## Les consignes
(1) Quel poste Marianne Georgelin occupe-t-elle à l’Afnic, selon le texte sur les abus liés aux noms de domaine ?
(2) Reprenez mot pour mot le passage du texte sur les abus liés aux noms de domaine qui va de « Rappel des grands » jusqu’à « amendes et l’URSSAF. ».

Durant les « rencontres juridiques » de l’Afnic, un panorama a été dressé sur les nombreux types d’abus liés aux noms de domaine… un vaste et inquiétant sujet. Marianne Georgelin, directrice juridique de l’Afnic, ouvrait le bal.
Rappel des grands classiques : Vitale, Amendes, ANTS…
Elle a commencé par un rappel, qui ne surprendra personne : « On surveille les enregistrements, c'est une évidence. On s'intéresse à certains termes problématiques ». Il y a ainsi des tendances de fond autour des thématiques comme la carte vitale, l’ANTS (Agence nationale des titres sécurisés), les amendes et l’URSSAF.
On retrouve aussi « du gouv, bien sûr », même si depuis longtemps les noms de domaines en « -gouv.fr » ne sont plus autorisés. Une protection d’autant plus utile que le gouvernement recentre ses services officiels vers des noms de domaine en *.gouv.fr.

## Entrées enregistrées
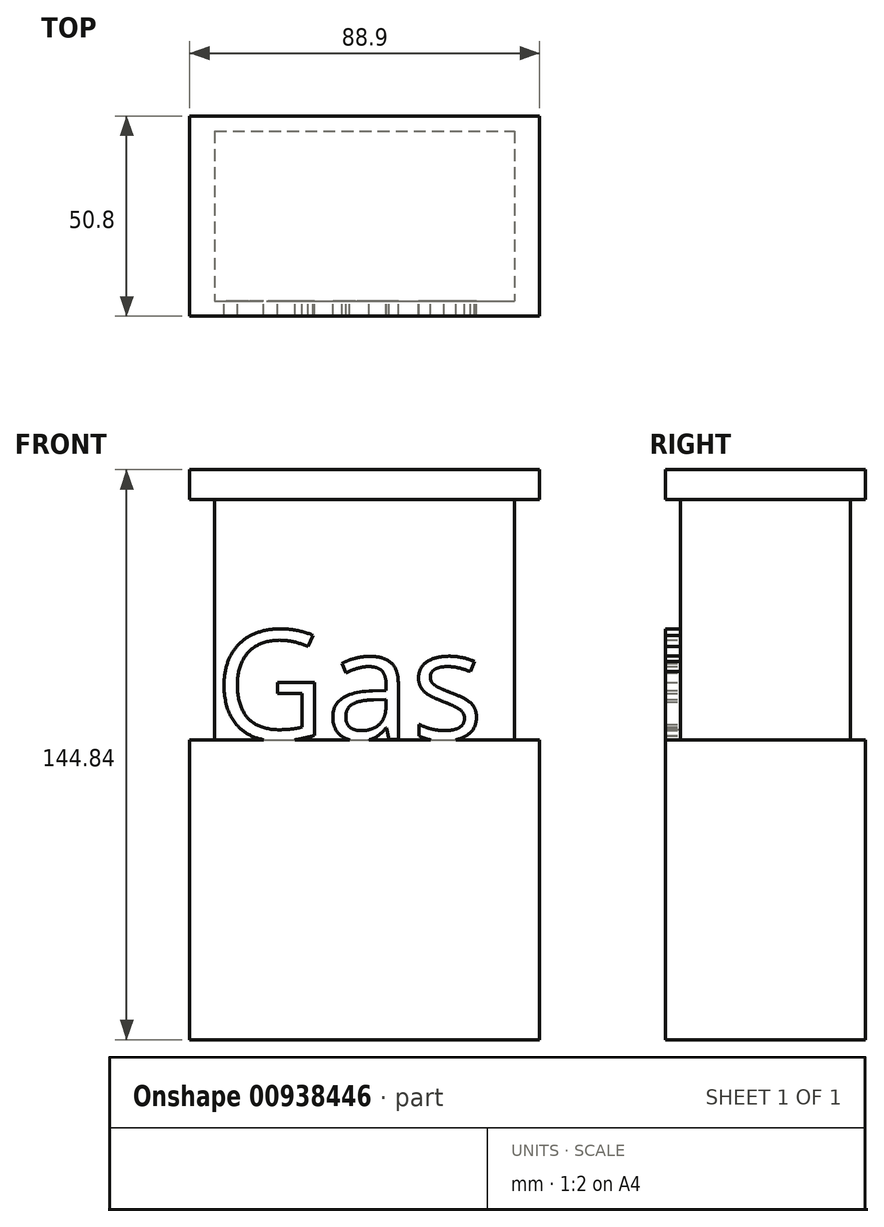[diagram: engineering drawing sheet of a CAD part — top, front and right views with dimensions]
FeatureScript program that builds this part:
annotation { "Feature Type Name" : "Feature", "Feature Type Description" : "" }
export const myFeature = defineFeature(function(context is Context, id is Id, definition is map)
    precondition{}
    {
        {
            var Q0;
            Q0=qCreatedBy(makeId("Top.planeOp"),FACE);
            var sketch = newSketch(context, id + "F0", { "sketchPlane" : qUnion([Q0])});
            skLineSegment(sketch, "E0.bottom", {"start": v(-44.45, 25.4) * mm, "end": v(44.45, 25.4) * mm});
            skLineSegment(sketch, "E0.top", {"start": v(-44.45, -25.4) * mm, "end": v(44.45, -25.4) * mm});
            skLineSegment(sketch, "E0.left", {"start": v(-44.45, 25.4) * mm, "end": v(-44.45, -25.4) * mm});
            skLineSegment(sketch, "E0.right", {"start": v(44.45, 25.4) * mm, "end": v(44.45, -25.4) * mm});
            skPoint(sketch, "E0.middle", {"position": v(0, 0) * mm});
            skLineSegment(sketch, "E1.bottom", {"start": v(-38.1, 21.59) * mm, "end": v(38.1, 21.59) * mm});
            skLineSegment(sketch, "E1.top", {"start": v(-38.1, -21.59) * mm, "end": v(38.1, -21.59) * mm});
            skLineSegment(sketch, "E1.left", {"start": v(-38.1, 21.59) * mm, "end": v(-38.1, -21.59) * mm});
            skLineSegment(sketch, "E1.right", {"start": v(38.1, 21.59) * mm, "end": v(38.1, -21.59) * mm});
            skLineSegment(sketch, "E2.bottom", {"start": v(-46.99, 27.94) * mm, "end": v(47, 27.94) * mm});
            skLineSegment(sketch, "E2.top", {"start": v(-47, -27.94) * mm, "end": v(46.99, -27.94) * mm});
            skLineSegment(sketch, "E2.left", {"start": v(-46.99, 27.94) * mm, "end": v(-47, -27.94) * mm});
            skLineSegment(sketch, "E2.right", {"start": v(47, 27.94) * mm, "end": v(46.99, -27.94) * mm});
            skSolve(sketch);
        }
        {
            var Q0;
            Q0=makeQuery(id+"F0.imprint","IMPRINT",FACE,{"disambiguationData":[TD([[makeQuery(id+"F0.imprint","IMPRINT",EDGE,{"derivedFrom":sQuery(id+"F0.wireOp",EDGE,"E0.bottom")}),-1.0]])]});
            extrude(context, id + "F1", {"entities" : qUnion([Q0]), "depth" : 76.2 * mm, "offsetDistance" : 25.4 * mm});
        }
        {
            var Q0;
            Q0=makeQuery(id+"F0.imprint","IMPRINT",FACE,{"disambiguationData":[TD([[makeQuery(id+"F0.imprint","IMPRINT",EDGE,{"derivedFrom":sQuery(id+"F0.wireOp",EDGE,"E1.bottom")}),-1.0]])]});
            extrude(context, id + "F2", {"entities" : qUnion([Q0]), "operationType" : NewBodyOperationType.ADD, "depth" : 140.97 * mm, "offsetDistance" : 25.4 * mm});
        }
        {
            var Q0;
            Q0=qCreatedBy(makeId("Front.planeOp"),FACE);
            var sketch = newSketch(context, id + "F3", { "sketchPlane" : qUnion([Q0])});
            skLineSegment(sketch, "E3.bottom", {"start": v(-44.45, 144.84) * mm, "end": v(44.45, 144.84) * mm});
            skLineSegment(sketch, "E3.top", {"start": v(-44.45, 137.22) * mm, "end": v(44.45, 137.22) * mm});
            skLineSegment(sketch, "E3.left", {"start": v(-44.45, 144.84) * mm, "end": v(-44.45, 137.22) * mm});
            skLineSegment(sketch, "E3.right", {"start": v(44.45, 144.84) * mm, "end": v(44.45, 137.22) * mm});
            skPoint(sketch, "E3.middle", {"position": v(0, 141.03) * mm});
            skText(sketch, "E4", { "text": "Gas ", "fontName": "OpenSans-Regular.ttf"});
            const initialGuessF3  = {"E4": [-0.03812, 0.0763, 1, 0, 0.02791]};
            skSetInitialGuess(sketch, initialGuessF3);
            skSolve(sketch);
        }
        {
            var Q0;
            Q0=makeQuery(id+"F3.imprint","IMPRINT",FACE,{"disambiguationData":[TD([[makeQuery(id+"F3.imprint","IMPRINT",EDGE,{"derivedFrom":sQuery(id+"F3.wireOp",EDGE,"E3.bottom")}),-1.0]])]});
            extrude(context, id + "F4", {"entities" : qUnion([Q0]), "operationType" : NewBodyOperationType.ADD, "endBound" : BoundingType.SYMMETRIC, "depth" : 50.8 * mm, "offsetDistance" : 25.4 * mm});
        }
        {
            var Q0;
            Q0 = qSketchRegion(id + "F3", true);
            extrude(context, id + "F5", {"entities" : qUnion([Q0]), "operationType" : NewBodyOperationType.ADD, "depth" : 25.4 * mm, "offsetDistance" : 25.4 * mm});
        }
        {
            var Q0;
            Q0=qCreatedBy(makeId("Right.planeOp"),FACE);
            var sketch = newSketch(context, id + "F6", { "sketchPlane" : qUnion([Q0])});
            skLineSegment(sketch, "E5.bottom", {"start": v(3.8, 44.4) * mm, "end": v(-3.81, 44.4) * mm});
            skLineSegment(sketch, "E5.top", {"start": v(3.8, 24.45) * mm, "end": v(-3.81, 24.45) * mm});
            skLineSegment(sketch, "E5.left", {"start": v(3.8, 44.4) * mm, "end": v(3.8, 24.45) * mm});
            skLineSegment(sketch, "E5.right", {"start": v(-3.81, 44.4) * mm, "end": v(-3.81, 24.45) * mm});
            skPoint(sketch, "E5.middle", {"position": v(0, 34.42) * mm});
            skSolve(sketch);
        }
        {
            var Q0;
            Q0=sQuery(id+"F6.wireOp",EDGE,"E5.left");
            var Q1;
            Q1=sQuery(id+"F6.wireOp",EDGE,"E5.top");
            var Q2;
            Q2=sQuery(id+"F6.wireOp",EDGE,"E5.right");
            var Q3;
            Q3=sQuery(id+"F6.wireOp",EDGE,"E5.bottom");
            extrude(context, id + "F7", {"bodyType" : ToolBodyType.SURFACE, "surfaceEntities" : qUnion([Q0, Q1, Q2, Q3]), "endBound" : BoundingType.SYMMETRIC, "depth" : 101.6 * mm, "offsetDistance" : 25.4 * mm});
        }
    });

## Réponses finales
(1) Elle est directrice juridique de l’Afnic.

(2)
Rappel des grands classiques : Vitale, Amendes, ANTS…
Elle a commencé par un rappel, qui ne surprendra personne : « On surveille les enregistrements, c'est une évidence. On s'intéresse à certains termes problématiques ». Il y a ainsi des tendances de fond autour des thématiques comme la carte vitale, l’ANTS (Agence nationale des titres sécurisés), les amendes et l’URSSAF.